▶ **Input records**:

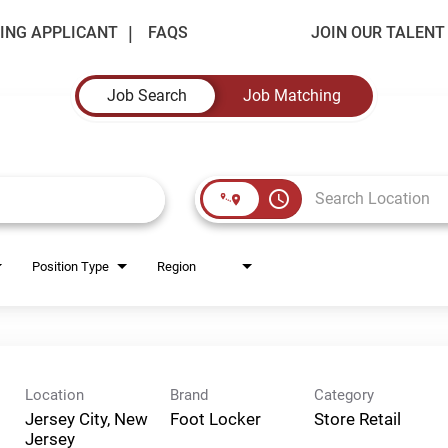
ING APPLICANT
FAQS
JOIN OUR TALEN
Job Search
Job Matching
access_time
Position Type
Region
Location
Brand
Category
Jersey City, New
Foot Locker
Store Retail
Jersey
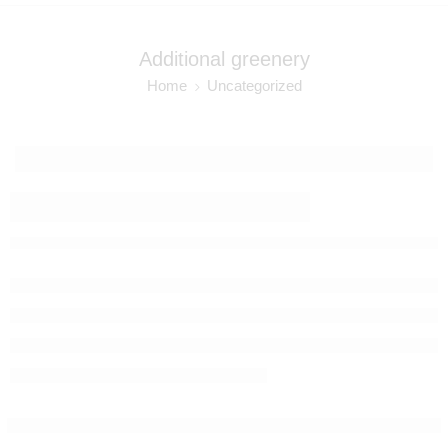
Additional greenery
Home
Uncategorized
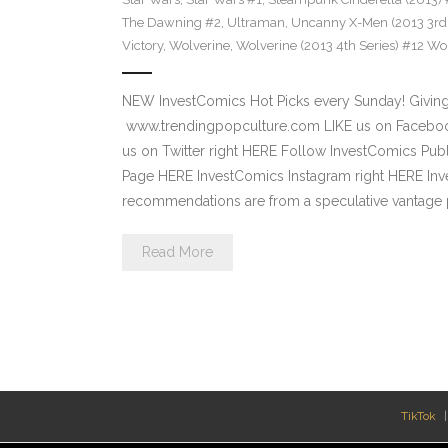
The Dawning #2
,
Ultraman
,
Uncanny X-Men (2013 3rd 
Victory
,
Wolverine
,
Wolverine (2013 4th Series) #12 Wor
NEW InvestComics Hot Picks every Sunday! Giving
www.trendingpopculture.com LIKE us on Facebook
us on Twitter right HERE Follow InvestComics Pub
Page HERE InvestComics Instagram right HERE Inv
recommendations are from a speculative vantage p
Read More
TikTok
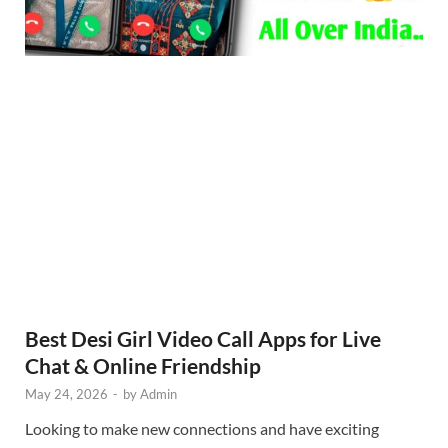
Best Desi Girl Video Call Apps for Live
Chat & Online Friendship
May 24, 2026
-
by
Admin
Looking to make new connections and have exciting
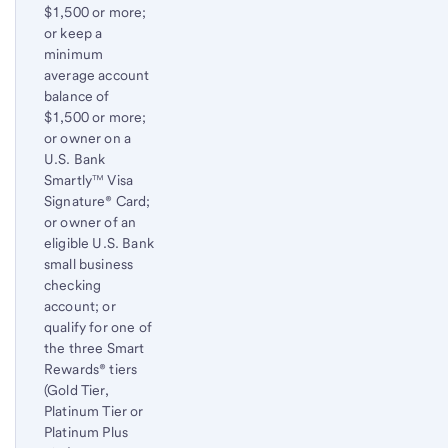
$1,500 or more;
or keep a
minimum
average account
balance of
$1,500 or more;
or owner on a
U.S. Bank
Smartly™ Visa
Signature® Card;
or owner of an
eligible U.S. Bank
small business
checking
account; or
qualify for one of
the three Smart
Rewards® tiers
(Gold Tier,
Platinum Tier or
Platinum Plus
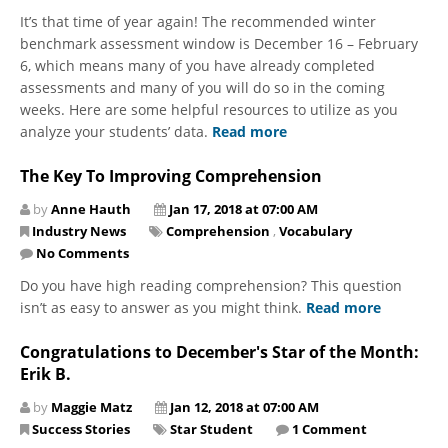
It’s that time of year again! The recommended winter
benchmark assessment window is December 16 – February
6, which means many of you have already completed
assessments and many of you will do so in the coming
weeks. Here are some helpful resources to utilize as you
analyze your students’ data.
Read more
The Key To Improving Comprehension
by
Anne Hauth
Jan 17, 2018 at 07:00 AM
Industry News
Comprehension
,
Vocabulary
No Comments
Do you have high reading comprehension? This question
isn’t as easy to answer as you might think.
Read more
Congratulations to December's Star of the Month:
Erik B.
by
Maggie Matz
Jan 12, 2018 at 07:00 AM
Success Stories
Star Student
1 Comment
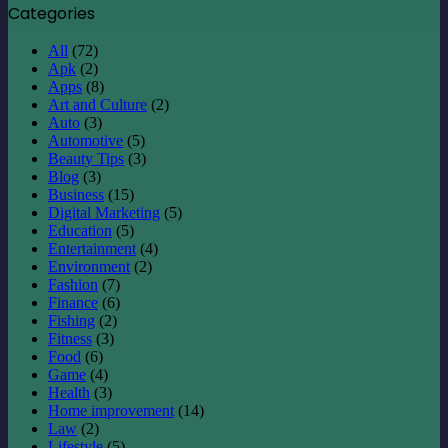
Categories
All
(72)
Apk
(2)
Apps
(8)
Art and Culture
(2)
Auto
(3)
Automotive
(5)
Beauty Tips
(3)
Blog
(3)
Business
(15)
Digital Marketing
(5)
Education
(5)
Entertainment
(4)
Environment
(2)
Fashion
(7)
Finance
(6)
Fishing
(2)
Fitness
(3)
Food
(6)
Game
(4)
Health
(3)
Home improvement
(14)
Law
(2)
Lifestyle
(5)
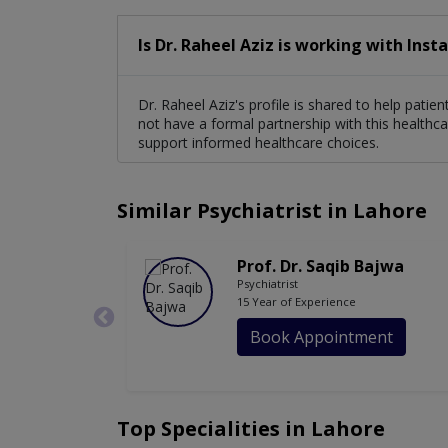
Is Dr. Raheel Aziz is working with Inst
Dr. Raheel Aziz's profile is shared to help pati
not have a formal partnership with this healthca
support informed healthcare choices.
Similar Psychiatrist in Lahore
Prof. Dr. Saqib Bajwa
Psychiatrist
15 Year of Experience
Book Appointment
Top Specialities in Lahore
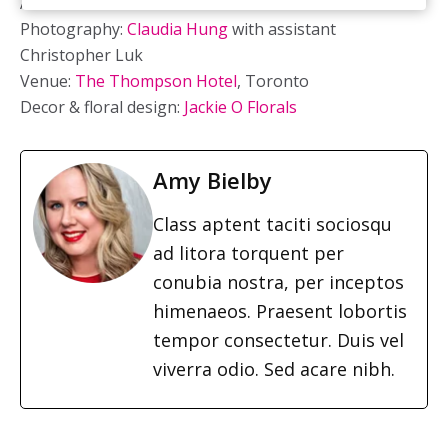
Art direction:
Deborah Lau-Yu
Photography:
Claudia Hung
with assistant
Christopher Luk
Venue:
The Thompson Hotel
, Toronto
Decor & floral design:
Jackie O Florals
Amy Bielby
Class aptent taciti sociosqu
ad litora torquent per
conubia nostra, per inceptos
himenaeos. Praesent lobortis
tempor consectetur. Duis vel
viverra odio. Sed acare nibh.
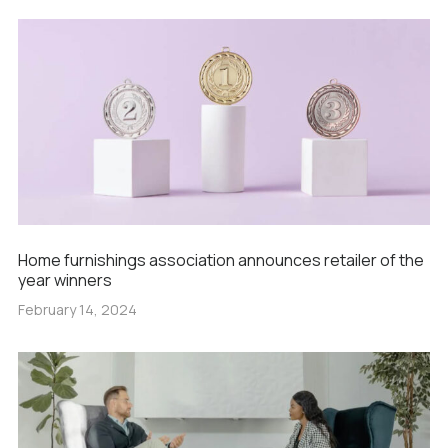
Home furnishings association announces retailer of the
year winners
February 14, 2024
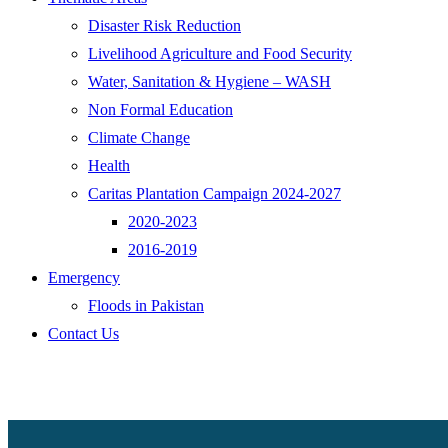
Disaster Risk Reduction
Livelihood Agriculture and Food Security
Water, Sanitation & Hygiene – WASH
Non Formal Education
Climate Change
Health
Caritas Plantation Campaign 2024-2027
2020-2023
2016-2019
Emergency
Floods in Pakistan
Contact Us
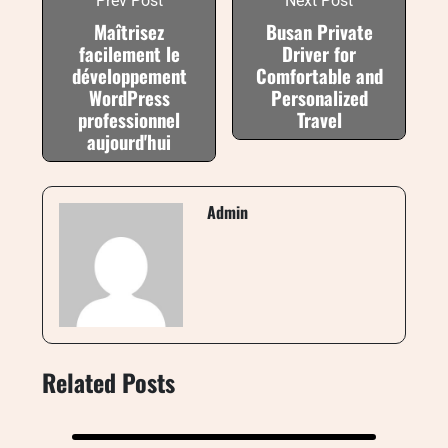
Prev Post
Next Post
Maîtrisez
Busan Private
facilement le
Driver for
développement
Comfortable and
WordPress
Personalized
professionnel
Travel
aujourd'hui
Admin
Related Posts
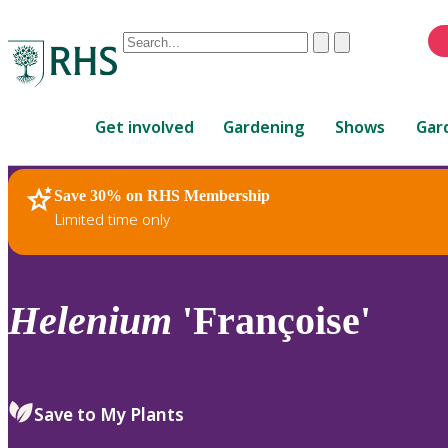
Conduct
Clear
Submit
a
When
search
autocomplete
Home
results
Get involved
Gardening
Shows
Gar
are
available,
use
Save 30% on RHS Membership
RHS Home
Plants
up
Limited time only
and
down
arrows
to
Helenium
'Françoise'
review
and
enter
to
Save to My Plants
select.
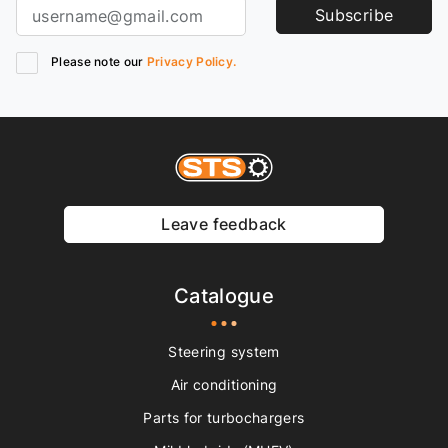
Subscribe
Please note our
Privacy Policy.
Leave feedback
Catalogue
Steering system
Air conditioning
Parts for turbochargers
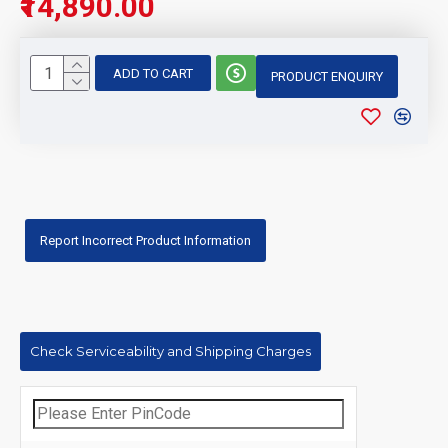
₹14,890.00
ADD TO CART
PRODUCT ENQUIRY
Report Incorrect Product Information
Check Serviceability and Shipping Charges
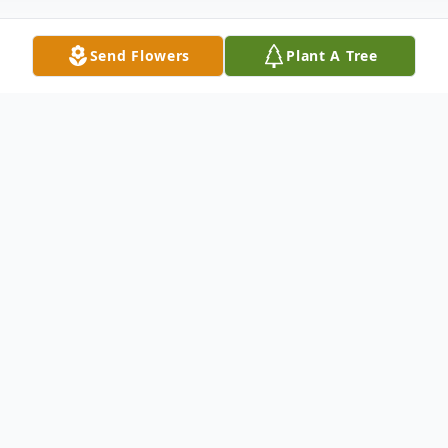
Send Flowers
Plant A Tree
Obituary
Elsie Alvina Newman was born to Walter
Henry and Emma Marie (Grienke) Lange
on October 30, 1924 in Imperial, Chase
County, Nebraska. She was the fifth child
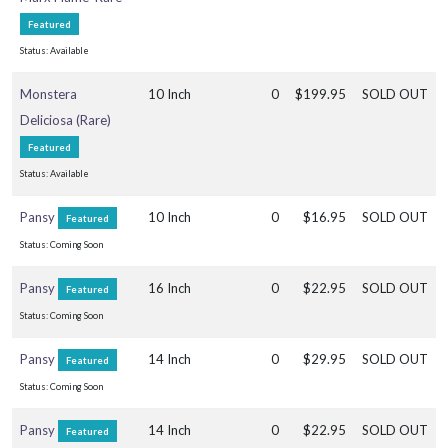
rtial
Featured
un
Status: Available
ARDINESS
ONE
Monstera
10 Inch
0
$199.95
SOLD OUT
Deliciosa (Rare)
one
Featured
Status: Available
one
Pansy
10 Inch
0
$16.95
SOLD OUT
Featured
0
Status: Coming Soon
RESET
Pansy
16 Inch
0
$22.95
SOLD OUT
Featured
FILTERS
Status: Coming Soon
Pansy
14 Inch
0
$29.95
SOLD OUT
Featured
Status: Coming Soon
EATURED
Pansy
14 Inch
0
$22.95
SOLD OUT
LANTS
Featured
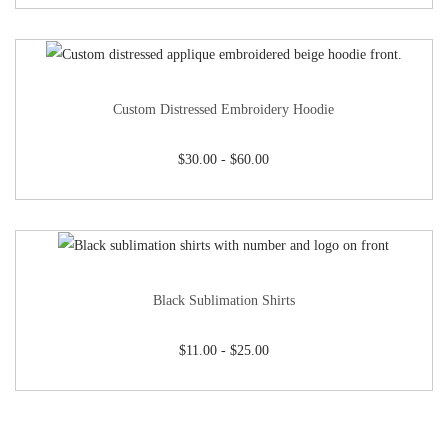
Custom Distressed Embroidery Hoodie
$
30.00
-
$
60.00
Black Sublimation Shirts
$
11.00
-
$
25.00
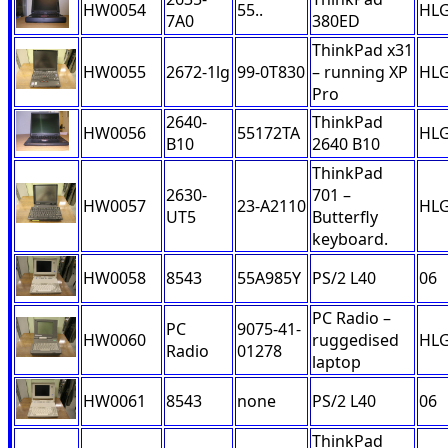
HW0054
55..
HL
7A0
380ED
ThinkPad x31
HW0055
2672-1lg
99-0T830
– running XP
HL
Pro
2640-
ThinkPad
HW0056
55172TA
HL
B10
2640 B10
ThinkPad
2630-
701 –
HW0057
23-A2110
HL
UT5
Butterfly
keyboard.
HW0058
8543
55A985Y
PS/2 L40
06
PC Radio –
PC
9075-41-
HW0060
ruggedised
HL
Radio
01278
laptop
HW0061
8543
none
PS/2 L40
06
ThinkPad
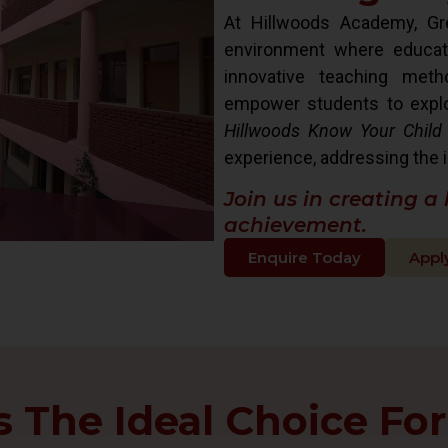
At Hillwoods Academy, Gre
environment where educat
innovative teaching met
empower students to explore 
Hillwoods Know Your Child
experience, addressing the i
Join us in creating a
achievement.
Enquire Today
Appl
The Ideal Choice For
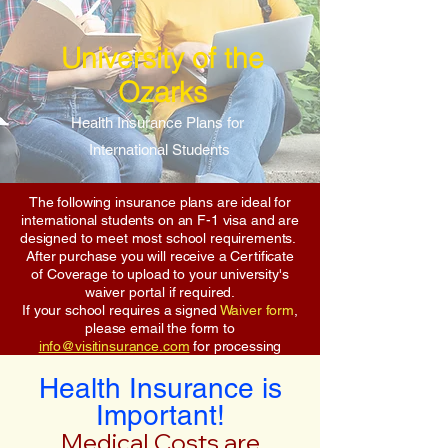
University of the
Ozarks
Health Insurance Plans for
International Students
The following insurance plans are ideal for
international students on an F-1 visa and are
designed to meet most school requirements.
After purchase you will receive a Certificate
of Coverage to upload to your university's
waiver portal if required.
If your school requires a signed
Waiver form
,
please email the form to
info@visitinsurance.com
for processing
Health Insurance is
Important!
Medical Costs are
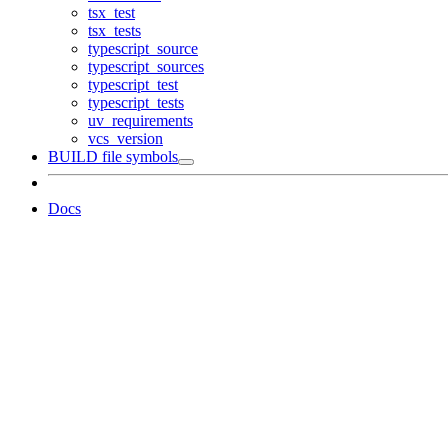
tsx_test
tsx_tests
typescript_source
typescript_sources
typescript_test
typescript_tests
uv_requirements
vcs_version
BUILD file symbols
Docs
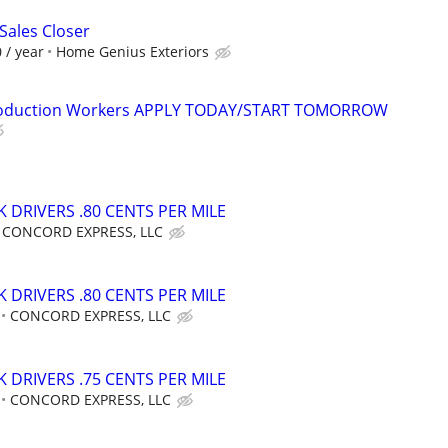
ales Closer
 / year
Home Genius Exteriors
Production Workers APPLY TODAY/START TOMORROW
 DRIVERS .80 CENTS PER MILE
CONCORD EXPRESS, LLC
 DRIVERS .80 CENTS PER MILE
CONCORD EXPRESS, LLC
 DRIVERS .75 CENTS PER MILE
CONCORD EXPRESS, LLC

▶ **Prompt**: Reproduce every record above exactly, omitting the pictures.

▶ **Answer space**:
ING APPLICANT
FAQS
JOIN OUR TALEN
Job Search
Job Matching
access_time
Position Type
Region
Location
Brand
Category
Jersey City, New
Foot Locker
Store Retail
Jersey
Additional greenery
Home
Uncategorized
The Dawning #2
,
Ultraman
,
Uncanny X-Men (2013 3rd 
Victory
,
Wolverine
,
Wolverine (2013 4th Series) #12 Wor
NEW InvestComics Hot Picks every Sunday! Giving
www.trendingpopculture.com LIKE us on Facebook
us on Twitter right HERE Follow InvestComics Pub
Page HERE InvestComics Instagram right HERE Inv
recommendations are from a speculative vantage p
Read More
TikTok
Best Desi Girl Video Call Apps for Live
Chat & Online Friendship
May 24, 2026
-
by
Admin
Looking to make new connections and have exciting
$1,500 or more;
or keep a
minimum
average account
balance of
$1,500 or more;
or owner on a
U.S. Bank
Smartly™ Visa
Signature® Card;
or owner of an
eligible U.S. Bank
small business
checking
account; or
qualify for one of
the three Smart
Rewards® tiers
(Gold Tier,
Platinum Tier or
Platinum Plus
It’s that time of year again! The recommended winter
benchmark assessment window is December 16 – February
6, which means many of you have already completed
assessments and many of you will do so in the coming
weeks. Here are some helpful resources to utilize as you
analyze your students’ data.
Read more
The Key To Improving Comprehension
by
Anne Hauth
Jan 17, 2018 at 07:00 AM
Industry News
Comprehension
,
Vocabulary
No Comments
Do you have high reading comprehension? This question
isn’t as easy to answer as you might think.
Read more
Congratulations to December's Star of the Month:
Erik B.
by
Maggie Matz
Jan 12, 2018 at 07:00 AM
Success Stories
Star Student
1 Comment
Categories
All
(72)
Apk
(2)
Apps
(8)
Art and Culture
(2)
Auto
(3)
Automotive
(5)
Beauty Tips
(3)
Blog
(3)
Business
(15)
Digital Marketing
(5)
Education
(5)
Entertainment
(4)
Environment
(2)
Fashion
(7)
Finance
(6)
Fishing
(2)
Fitness
(3)
Food
(6)
Game
(4)
Health
(3)
Home improvement
(14)
Law
(2)
Lifestyle
(5)
Is Dr. Raheel Aziz is working with Inst
Dr. Raheel Aziz's profile is shared to help pati
not have a formal partnership with this healthca
support informed healthcare choices.
Similar Psychiatrist in Lahore
Prof. Dr. Saqib Bajwa
Psychiatrist
15 Year of Experience
Book Appointment
Top Specialities in Lahore
Art direction:
Deborah Lau-Yu
Photography:
Claudia Hung
with assistant
Christopher Luk
Venue:
The Thompson Hotel
, Toronto
Decor & floral design:
Jackie O Florals
Amy Bielby
Class aptent taciti sociosqu
ad litora torquent per
conubia nostra, per inceptos
himenaeos. Praesent lobortis
tempor consectetur. Duis vel
viverra odio. Sed acare nibh.
Home furnishings association announces retailer of the
year winners
February 14, 2024
Disaster Risk Reduction
Livelihood Agriculture and Food Security
Water, Sanitation & Hygiene – WASH
Non Formal Education
Climate Change
Health
Caritas Plantation Campaign 2024-2027
2020-2023
2016-2019
Emergency
Floods in Pakistan
Contact Us
Prev Post
Next Post
Maîtrisez
Busan Private
facilement le
Driver for
développement
Comfortable and
WordPress
Personalized
professionnel
Travel
aujourd'hui
Admin
Related Posts
Conduct
Clear
Submit
a
When
search
autocomplete
Home
results
Get involved
Gardening
Shows
Gar
are
available,
use
Save 30% on RHS Membership
RHS Home
Plants
up
Limited time only
and
down
arrows
to
Helenium
'Françoise'
review
and
enter
to
Save to My Plants
select.
Subscribe
Please note our
Privacy Policy.
Leave feedback
Catalogue
Steering system
Air conditioning
Parts for turbochargers
₹14,890.00
ADD TO CART
PRODUCT ENQUIRY
Report Incorrect Product Information
Check Serviceability and Shipping Charges
Send Flowers
Plant A Tree
Obituary
Elsie Alvina Newman was born to Walter
Henry and Emma Marie (Grienke) Lange
on October 30, 1924 in Imperial, Chase
County, Nebraska. She was the fifth child
rtial
Featured
un
Status: Available
ARDINESS
ONE
Monstera
10 Inch
0
$199.95
SOLD OUT
Deliciosa (Rare)
one
Featured
Status: Available
one
Pansy
10 Inch
0
$16.95
SOLD OUT
Featured
0
Status: Coming Soon
RESET
Pansy
16 Inch
0
$22.95
SOLD OUT
Featured
FILTERS
Status: Coming Soon
Pansy
14 Inch
0
$29.95
SOLD OUT
Featured
Status: Coming Soon
EATURED
Pansy
14 Inch
0
$22.95
SOLD OUT
LANTS
Featured
Custom Distressed Embroidery Hoodie
$
30.00
-
$
60.00
Black Sublimation Shirts
$
11.00
-
$
25.00
HW0054
55..
HL
7A0
380ED
ThinkPad x31
HW0055
2672-1lg
99-0T830
– running XP
HL
Pro
2640-
ThinkPad
HW0056
55172TA
HL
B10
2640 B10
ThinkPad
2630-
701 –
HW0057
23-A2110
HL
UT5
Butterfly
keyboard.
HW0058
8543
55A985Y
PS/2 L40
06
PC Radio –
PC
9075-41-
HW0060
ruggedised
HL
Radio
01278
laptop
HW0061
8543
none
PS/2 L40
06
ThinkPad
At Hillwoods Academy, Gre
environment where educat
innovative teaching met
empower students to explore 
Hillwoods Know Your Child
experience, addressing the i
Join us in creating a
achievement.
Enquire Today
Appl
The Ideal Choice For
University of the
Ozarks
Health Insurance Plans for
International Students
The following insurance plans are ideal for
international students on an F-1 visa and are
designed to meet most school requirements.
After purchase you will receive a Certificate
of Coverage to upload to your university's
waiver portal if required.
If your school requires a signed
Waiver form
,
please email the form to
info@visitinsurance.com
for processing
Health Insurance is
Important!
Medical Costs are
tsx_test
tsx_tests
typescript_source
typescript_sources
typescript_test
typescript_tests
uv_requirements
vcs_version
BUILD file symbols
Docs
ales Closer
 / year
Home Genius Exteriors
Production Workers APPLY TODAY/START TOMORROW
 DRIVERS .80 CENTS PER MILE
CONCORD EXPRESS, LLC
 DRIVERS .80 CENTS PER MILE
CONCORD EXPRESS, LLC
 DRIVERS .75 CENTS PER MILE
CONCORD EXPRESS, LLC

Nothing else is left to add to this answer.